Loreen Tshuma

Personal information
- Born: 27 November 1996 (age 28)
- Batting: Right-handed
- Bowling: Right-arm medium

International information
- National side: Zimbabwe;
- ODI debut (cap 11): 5 October 2021 v Ireland
- Last ODI: 27 November 2021 v Pakistan
- T20I debut (cap 18): 28 August 2021 v Thailand
- Last T20I: 25 September 2022 v Thailand

Domestic team information
- 2021/22–present: Tuskers

Career statistics
| Competition | WODI | WT20I |
| Matches | 6 | 10 |
| Runs scored | 22 | 33 |
| Batting average | 4.40 | 16.50 |
| 100s/50s | 0/0 | 0/0 |
| Top score | 7 | 22* |
| Balls bowled | 216 | 174 |
| Wickets | 3 | 14 |
| Bowling average | 50.00 | 10.50 |
| 5 wickets in innings | 0 | 0 |
| 10 wickets in match | 0 | 0 |
| Best bowling | 1/22 | 4/11 |
| Catches/stumpings | 0/– | 2/– |
- Source: Cricinfo, 2 October 2022

= Loreen Tshuma =

Zimbabwean cricketer

Loreen Tshuma (born 27 November 1996) is a Zimbabwean cricketer. She played for the Zimbabwe women's national cricket team in the 2017 Women's Cricket World Cup Qualifier in February 2017.

EXCERPTED DATA:
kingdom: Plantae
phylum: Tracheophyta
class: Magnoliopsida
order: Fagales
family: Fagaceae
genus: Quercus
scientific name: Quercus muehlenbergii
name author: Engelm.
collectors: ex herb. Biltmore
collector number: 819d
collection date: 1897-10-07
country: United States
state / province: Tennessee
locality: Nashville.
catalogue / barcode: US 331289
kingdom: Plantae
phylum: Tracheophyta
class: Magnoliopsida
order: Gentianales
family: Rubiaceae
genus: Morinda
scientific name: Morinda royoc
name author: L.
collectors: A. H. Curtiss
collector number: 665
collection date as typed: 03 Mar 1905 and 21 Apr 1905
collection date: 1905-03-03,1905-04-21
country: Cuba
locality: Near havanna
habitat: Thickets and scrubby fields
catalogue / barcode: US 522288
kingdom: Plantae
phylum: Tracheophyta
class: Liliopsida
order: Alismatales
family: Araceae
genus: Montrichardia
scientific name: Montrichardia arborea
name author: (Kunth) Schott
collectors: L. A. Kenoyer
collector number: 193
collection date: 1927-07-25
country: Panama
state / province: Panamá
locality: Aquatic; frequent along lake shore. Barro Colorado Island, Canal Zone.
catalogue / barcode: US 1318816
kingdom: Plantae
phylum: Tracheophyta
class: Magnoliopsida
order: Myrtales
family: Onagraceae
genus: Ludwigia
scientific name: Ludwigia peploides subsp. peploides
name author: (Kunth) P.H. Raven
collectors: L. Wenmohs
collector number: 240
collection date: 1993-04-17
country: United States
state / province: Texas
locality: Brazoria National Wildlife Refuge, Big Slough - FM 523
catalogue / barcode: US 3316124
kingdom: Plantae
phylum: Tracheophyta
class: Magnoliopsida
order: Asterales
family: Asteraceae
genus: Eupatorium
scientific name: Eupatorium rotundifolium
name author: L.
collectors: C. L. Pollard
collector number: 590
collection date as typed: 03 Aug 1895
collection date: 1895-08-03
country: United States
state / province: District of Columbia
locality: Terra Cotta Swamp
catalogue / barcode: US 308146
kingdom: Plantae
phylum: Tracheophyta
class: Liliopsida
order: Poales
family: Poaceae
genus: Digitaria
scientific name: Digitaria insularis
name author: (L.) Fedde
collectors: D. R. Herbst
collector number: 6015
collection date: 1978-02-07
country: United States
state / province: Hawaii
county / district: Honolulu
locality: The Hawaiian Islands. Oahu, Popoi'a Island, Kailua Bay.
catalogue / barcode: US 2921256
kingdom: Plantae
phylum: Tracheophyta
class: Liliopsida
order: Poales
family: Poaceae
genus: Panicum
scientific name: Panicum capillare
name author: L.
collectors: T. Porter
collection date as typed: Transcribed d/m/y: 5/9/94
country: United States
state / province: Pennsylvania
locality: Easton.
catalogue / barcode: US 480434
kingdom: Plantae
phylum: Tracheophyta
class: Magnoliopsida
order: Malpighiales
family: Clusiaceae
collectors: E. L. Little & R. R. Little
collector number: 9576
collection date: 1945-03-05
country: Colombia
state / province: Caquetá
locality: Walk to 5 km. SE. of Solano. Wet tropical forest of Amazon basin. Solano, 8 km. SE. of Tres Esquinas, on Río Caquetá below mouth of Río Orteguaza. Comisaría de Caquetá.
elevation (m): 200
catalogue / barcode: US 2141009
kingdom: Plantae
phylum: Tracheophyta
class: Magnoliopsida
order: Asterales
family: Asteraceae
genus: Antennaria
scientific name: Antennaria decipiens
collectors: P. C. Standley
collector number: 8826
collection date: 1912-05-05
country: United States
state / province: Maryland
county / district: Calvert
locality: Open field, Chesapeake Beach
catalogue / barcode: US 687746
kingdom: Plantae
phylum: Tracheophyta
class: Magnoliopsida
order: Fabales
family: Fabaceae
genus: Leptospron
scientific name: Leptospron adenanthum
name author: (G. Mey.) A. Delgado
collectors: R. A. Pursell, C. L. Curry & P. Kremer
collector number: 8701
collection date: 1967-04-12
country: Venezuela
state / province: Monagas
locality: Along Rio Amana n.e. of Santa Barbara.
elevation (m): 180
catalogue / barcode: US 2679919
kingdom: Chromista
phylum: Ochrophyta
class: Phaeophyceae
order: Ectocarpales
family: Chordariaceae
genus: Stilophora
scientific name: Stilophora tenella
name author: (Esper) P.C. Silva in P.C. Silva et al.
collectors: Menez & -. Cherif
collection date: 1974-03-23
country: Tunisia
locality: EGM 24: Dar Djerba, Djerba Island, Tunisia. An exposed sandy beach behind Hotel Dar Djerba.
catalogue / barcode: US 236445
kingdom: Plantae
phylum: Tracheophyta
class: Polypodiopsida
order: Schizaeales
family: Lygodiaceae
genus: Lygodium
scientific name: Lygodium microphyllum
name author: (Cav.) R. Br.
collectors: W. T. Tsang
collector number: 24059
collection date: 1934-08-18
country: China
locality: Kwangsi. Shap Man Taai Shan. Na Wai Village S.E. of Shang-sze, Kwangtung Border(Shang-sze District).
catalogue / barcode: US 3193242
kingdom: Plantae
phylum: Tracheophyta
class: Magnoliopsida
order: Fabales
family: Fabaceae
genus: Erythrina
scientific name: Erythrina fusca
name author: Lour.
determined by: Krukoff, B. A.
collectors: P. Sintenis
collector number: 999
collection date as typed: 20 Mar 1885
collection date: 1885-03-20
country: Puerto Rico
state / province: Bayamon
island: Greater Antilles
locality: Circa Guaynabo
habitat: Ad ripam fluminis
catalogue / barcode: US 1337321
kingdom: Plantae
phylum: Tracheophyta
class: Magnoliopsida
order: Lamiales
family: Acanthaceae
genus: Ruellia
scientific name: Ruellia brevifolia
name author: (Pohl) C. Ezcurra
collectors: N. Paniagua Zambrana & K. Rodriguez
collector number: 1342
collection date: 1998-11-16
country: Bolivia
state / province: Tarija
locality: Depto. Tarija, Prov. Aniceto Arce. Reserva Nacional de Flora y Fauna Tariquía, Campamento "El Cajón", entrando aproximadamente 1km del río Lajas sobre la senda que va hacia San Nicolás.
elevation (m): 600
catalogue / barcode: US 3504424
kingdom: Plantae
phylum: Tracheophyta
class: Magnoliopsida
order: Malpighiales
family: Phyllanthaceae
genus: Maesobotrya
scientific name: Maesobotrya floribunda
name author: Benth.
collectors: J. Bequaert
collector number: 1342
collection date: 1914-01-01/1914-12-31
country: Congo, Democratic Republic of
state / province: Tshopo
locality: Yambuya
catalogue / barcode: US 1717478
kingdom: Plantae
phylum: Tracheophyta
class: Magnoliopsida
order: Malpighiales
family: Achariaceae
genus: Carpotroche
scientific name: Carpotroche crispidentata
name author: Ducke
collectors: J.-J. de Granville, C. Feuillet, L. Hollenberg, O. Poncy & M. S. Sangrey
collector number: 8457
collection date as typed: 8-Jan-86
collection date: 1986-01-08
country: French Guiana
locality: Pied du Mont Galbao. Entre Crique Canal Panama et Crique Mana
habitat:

EXERCISE INSTRUCTIONS:
A: According to the Loreen Tshuma profile, which team did Zimbabwe play in her ODI debut?
B: Echo the Loreen Tshuma profile word for word, starting at "Loreen Tshuma (born" and ending at "in February 2017.".
Use only the Loreen Tshuma profile, not the rows.

ANSWERS TO THE EXERCISE:
A: Ireland

B:
Loreen Tshuma (born 27 November 1996) is a Zimbabwean cricketer. She played for the Zimbabwe women's national cricket team in the 2017 Women's Cricket World Cup Qualifier in February 2017.